Gli Orientamenti pastorali in questo senso parlano di “mettersi alla scuola dei poveri e degli ultimi”.
La carità educa il cuore dei fedeli e svela agli occhi di tutti il volto di una comunità che testimonia la comunione, si apre al servizio, si mette alla scuola dei poveri e degli ultimi, impara a riconoscere la presenza di Dio nell’affamato e nell’assetato, nello straniero e nel carcerato, nell’ammalato e in ogni bisognoso. (EDUCARE ALLA VITA BUONA DEL VANGELO, n. 39).
 
 
Un impegno per la comunità
 
Cristo si è sempre dedicato ai malati e ai sofferenti; si presenta come colui che è inviato “a portare il lieto annunzio ai poveri” (Isaia 61,1); ha mandato i suoi discepoli a compiere i suoi stessi gesti. La stessa attenzione è dunque costitutiva della comunità cristiana.

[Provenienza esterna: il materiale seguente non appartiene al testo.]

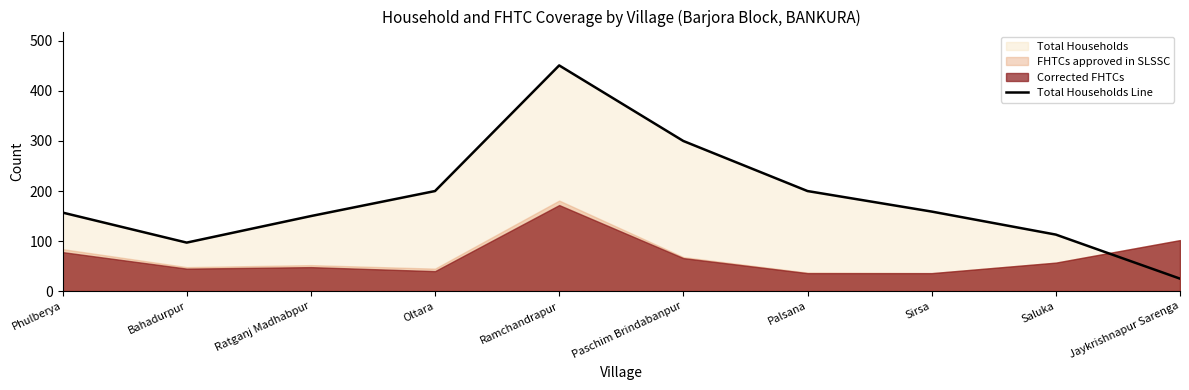

What is the ratio of the value at Jaykrishnapur Sarenga to the value at Ramchandrapur?

0.1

Solo una Chiesa che nella sua esistenza quotidiana non solo assiste la fragilità, ma si scopre anche costituita da persone povere, fragili, esposte alla precarietà dell’esistenza, può essere una Chiesa che annuncia e testimonia la liberazione dal peccato, compiuta da Cristo. Gli orientamenti pastorali per il decennio sull’educazione danno indicazioni lucide ed essenziali: la comunità cristiana è pronta ad accogliere e valorizzare ogni persona, anche quelle che vivono in stato di disabilità o svantaggio. Per questo vanno incentivate proposte educative e percorsi di volontariato adeguati all’età e alla condizione delle persone, mediante l’azione della Caritas e delle altre realtà ecclesiali che operano in questo ambito, anche a fianco dei missionari. (EDUCARE ALLA VITA BUONA DEL VANGELO, n. 39).
Proponiamo solo alcune annotazioni. Il primo livello indicato è quello personale: “accogliere e valorizzare ogni persona”. Prima dell’organizzazione, è necessario un incontro; ogni organizzazione, è finalizzata ad un incontro reale, tra fratelli, figli di Dio. Un secondo livello è quello delle proposte educative e iniziative di volontariato, differenziate per età e condizione: si tratta di moltiplicare le possibilità, perché ognuno trovi il suo posto. Un terzo livello è quello della Caritas e delle realtà ecclesiali, che aiutano la Chiesa tutta ad essere presente accanto alla fragilità; vengono ricordati, infine, i missionari, coloro che operano sulla frontiera, al confine, che portano a scavalcare i limiti, a scoprire nuovi modi di prossimità.